=== Begin Enclosure ===

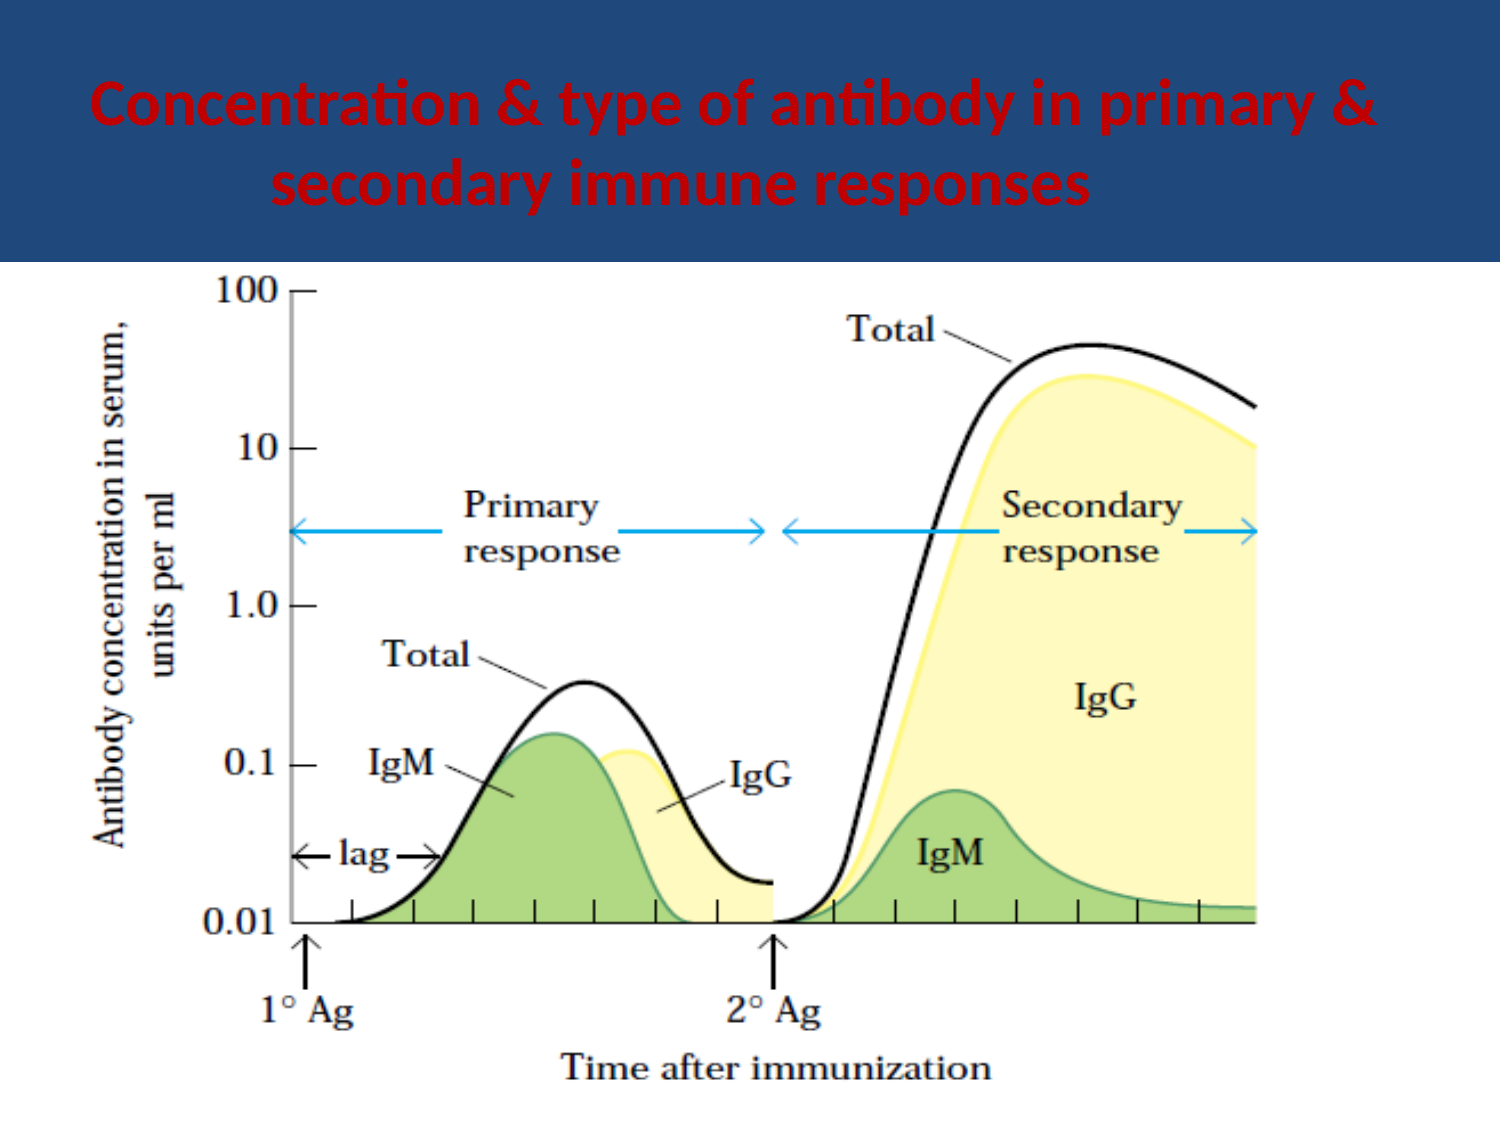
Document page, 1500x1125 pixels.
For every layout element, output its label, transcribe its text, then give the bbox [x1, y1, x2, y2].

title Concentration & type of antibody in primary & secondary immune responses [75, 45, 1425, 233]
picture [0, 262, 1500, 1125]
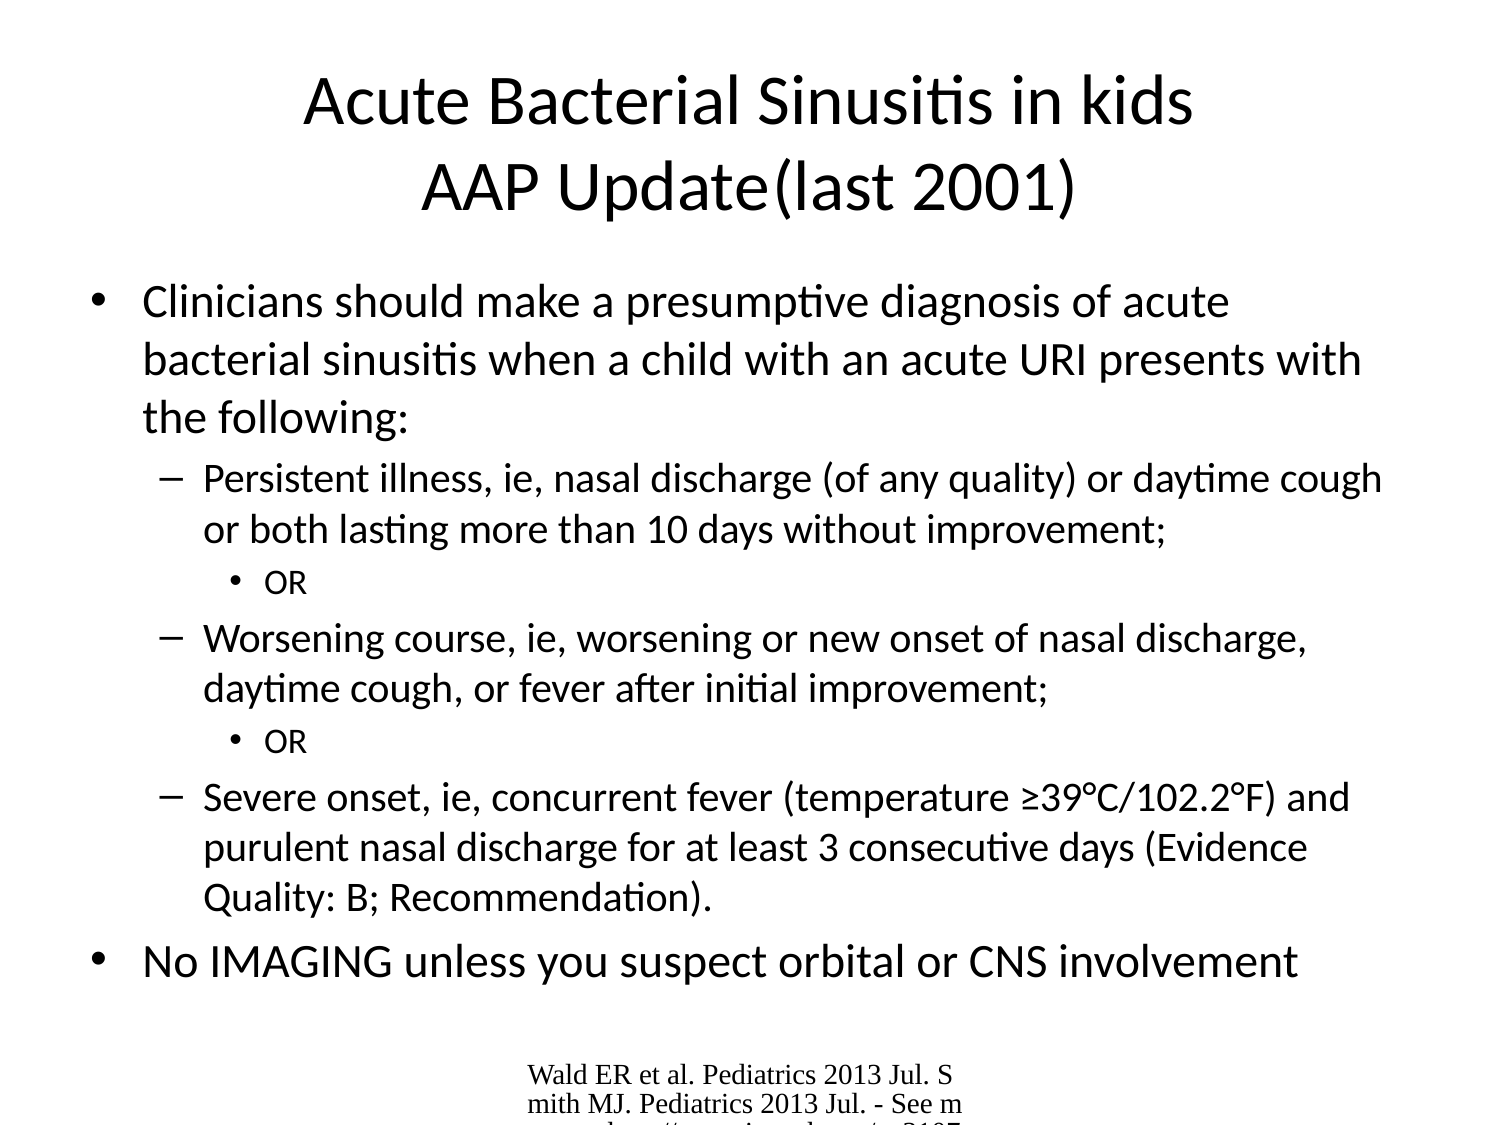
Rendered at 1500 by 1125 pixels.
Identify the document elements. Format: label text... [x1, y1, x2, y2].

=== End Enclosure ===

◆ Instructions for the task: What is needed is a word-for-word repeat of every line from the line with "For every layout" to the end of the entries above; leave out the pictures.

◆ Result below:
For every layout element, output its label, transcribe its text, then give the bbox [x1, y1, x2, y2].

title Concentration & type of antibody in primary & secondary immune responses [75, 45, 1425, 233]
picture [0, 262, 1500, 1125]
Rendered at 1500 by 1125 pixels.
Identify the document elements. Format: label text... [x1, y1, x2, y2].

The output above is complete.